O deputado federal Silas Câmara (Republicanos-AM) é o o principal articulador político e beneficiário de um esquema que desviou R4 12, 4 milhões, dinheiro de aposentados e pensionistas no Amazonas. A informação foi publicada pelo Site AM1.
A conclusão é da CPI (Comissão Parlamentar de Inquérito (CPI) do INSS, segundo o AM1. Além do parlamentar do Amazonas, o documento também pede o indiciamento de outras 216 pessoas e recomenda a cassação da filha dele, Milena Câmara.
Silas Câmara se defendeu por meio de Nota. Confira:

(Foto: Vinicius Loures /Câmara dos Deputados)
Manaus (AM) – O relatório final da CPMI do INSS, apresentado nesta sexta-feira (27), reduz mais de 4 mil páginas a uma conclusão central: o deputado federal Silas Câmara (Republicanos-AM) é apontado como o principal articulador político e beneficiário de um esquema que retirou dinheiro de aposentados e pensionistas no Amazonas.
O documento pede o indiciamento de 216 pessoas, incluindo o parlamentar e sua filha, Milena Ramos Câmara, e recomenda a cassação do mandato ao Conselho de Ética da Câmara.
O mecanismo: simples, repetitivo e lucrativo
Segundo a investigação, o esquema operava por meio da Confederação Brasileira dos Trabalhadores de Pesca e Aquicultura (CBPA), que inseria descontos associativos sem autorização nos benefícios do INSS.
Foram 40.054 atingidos no estado, inclusive pessoas já falecidas.
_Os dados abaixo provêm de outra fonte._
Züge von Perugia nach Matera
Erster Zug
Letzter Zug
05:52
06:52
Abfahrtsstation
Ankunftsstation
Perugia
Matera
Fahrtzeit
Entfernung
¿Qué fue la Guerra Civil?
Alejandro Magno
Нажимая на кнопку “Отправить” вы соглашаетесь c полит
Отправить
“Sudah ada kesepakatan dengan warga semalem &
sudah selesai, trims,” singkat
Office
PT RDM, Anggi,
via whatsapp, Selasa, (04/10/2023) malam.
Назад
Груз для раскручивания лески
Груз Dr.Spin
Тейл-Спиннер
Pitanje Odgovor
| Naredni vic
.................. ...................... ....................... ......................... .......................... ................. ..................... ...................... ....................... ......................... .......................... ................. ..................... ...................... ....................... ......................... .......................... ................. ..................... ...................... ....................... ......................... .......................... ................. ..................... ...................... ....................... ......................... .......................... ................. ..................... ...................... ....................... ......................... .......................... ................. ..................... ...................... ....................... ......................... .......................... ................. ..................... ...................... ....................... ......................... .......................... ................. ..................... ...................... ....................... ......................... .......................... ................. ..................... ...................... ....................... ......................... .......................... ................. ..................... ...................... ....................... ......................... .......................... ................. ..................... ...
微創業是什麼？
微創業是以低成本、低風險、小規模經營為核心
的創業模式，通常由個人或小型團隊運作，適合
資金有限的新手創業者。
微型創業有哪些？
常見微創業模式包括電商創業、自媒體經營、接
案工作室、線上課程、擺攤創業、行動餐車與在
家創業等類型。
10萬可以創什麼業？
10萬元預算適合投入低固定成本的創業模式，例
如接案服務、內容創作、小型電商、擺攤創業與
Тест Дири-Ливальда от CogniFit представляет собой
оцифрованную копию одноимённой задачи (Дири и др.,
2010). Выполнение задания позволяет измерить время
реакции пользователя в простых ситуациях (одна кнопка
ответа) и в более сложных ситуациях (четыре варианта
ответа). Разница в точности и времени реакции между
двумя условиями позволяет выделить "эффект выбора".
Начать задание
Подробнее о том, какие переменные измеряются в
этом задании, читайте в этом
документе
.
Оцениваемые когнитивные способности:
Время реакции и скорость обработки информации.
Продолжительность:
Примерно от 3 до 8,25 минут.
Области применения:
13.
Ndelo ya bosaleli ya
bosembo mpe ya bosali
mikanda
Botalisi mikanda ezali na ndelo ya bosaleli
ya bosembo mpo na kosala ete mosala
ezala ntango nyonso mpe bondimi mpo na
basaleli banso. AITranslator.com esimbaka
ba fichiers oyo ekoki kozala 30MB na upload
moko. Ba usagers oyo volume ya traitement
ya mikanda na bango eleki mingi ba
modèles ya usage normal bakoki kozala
O valor mensal retirado, entre R$ 40 e R$ 80 dificilmente chamava atenção individualmente, mas, somado, gerou um desvio estimado em R$ 12,4 milhões entre 2024 e 2026.
A escolha das vítimas também não parece acidental: idosos, muitos analfabetos e em áreas isoladas, com baixa capacidade de identificar ou contestar descontos indevidos.
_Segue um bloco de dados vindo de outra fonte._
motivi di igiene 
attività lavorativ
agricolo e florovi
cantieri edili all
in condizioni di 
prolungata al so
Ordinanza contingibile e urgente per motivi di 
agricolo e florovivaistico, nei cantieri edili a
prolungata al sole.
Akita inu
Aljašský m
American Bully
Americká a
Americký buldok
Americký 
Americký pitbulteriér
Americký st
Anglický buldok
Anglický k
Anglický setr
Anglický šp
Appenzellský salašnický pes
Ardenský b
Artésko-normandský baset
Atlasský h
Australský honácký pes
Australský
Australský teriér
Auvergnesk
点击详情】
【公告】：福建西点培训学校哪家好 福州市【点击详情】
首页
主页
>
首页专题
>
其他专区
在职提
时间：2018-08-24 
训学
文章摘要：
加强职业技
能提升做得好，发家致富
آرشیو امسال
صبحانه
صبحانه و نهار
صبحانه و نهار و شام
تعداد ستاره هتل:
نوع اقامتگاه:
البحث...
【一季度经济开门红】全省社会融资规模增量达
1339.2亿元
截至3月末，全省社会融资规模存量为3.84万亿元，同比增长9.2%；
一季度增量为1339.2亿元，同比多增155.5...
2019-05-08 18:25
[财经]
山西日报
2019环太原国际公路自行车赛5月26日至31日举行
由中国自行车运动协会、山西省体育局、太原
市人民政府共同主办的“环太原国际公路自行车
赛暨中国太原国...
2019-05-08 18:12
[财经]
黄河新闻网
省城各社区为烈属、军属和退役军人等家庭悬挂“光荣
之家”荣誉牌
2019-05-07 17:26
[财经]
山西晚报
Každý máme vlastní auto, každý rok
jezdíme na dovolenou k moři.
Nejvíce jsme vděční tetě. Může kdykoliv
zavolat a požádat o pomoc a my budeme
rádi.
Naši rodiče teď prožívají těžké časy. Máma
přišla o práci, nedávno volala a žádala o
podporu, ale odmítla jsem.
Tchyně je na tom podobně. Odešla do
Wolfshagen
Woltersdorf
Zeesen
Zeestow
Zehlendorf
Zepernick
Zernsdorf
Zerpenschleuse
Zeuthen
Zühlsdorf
O caminho do dinheiro leva à família
A CPMI descreve uma triangulação financeira com roteiro definido:
- Benefícios do INSS → CBPA
- CBPA → empresas de fachada
- Empresas → escritório de advocacia de Milena Câmara
O escritório da filha do deputado recebeu R$ 868 mil. Segundo o relatório, não há comprovação de serviços que justifiquem os pagamentos. A movimentação financeira envolvendo a esposa do parlamentar, deputada Antônia Luciléia, também entrou no radar da investigação.
Silas Câmara no centro
O relatório sustenta que Silas Câmara não apenas orbitava o esquema, ele operava seu funcionamento político.
De acordo com a CPMI, o deputado utilizava sua influência em Brasília para reverter bloqueios do INSS sempre que o órgão identificava irregularidades nos descontos. As liberações coincidiriam com movimentações financeiras em direção a pessoas do seu entorno.
Na prática, o que o relatório descreve é um sistema com dois pilares:
dinheiro pulverizado na base e influência concentrada no topo.
À imprensa Silas Câmara negou as acusações. Afirmou não ter ligação com o esquema, diz que apresentou documentação e classifica o caso como perseguição política.
O que vem agora
O relatório pede:
- Indiciamento por corrupção passiva, lavagem de dinheiro e organização criminosa
- Bloqueio de bens dos envolvidos
- Ressarcimento das vítimas
- Mudanças na legislação para controlar descontos em benefícios
No papel, o esquema é detalhado, rastreável e numerado. Fora dele, resta saber se as conclusões terão o mesmo alcance que o mecanismo descrito que, segundo a CPMI, funcionou por anos sem grandes obstáculos.
Defesa
Em nota publicada nas redes sociais, a defesa do deputado afirma que ele não foi indiciado pela CPMI e que não há, no relatório, imputação direta de prática de crime contra ele.
“O relatório não atribui ao parlamentar qualquer participação em irregularidades, limitando-se a referências genéricas e sem demonstração de responsabilidade ou envolvimento direto. Não há, no documento, comprovação de recebimento de valores pelo deputado, nem elementos que estabeleçam vínculo jurídico entre sua atuação e as irregularidades apuradas”, diz um trecho da nota.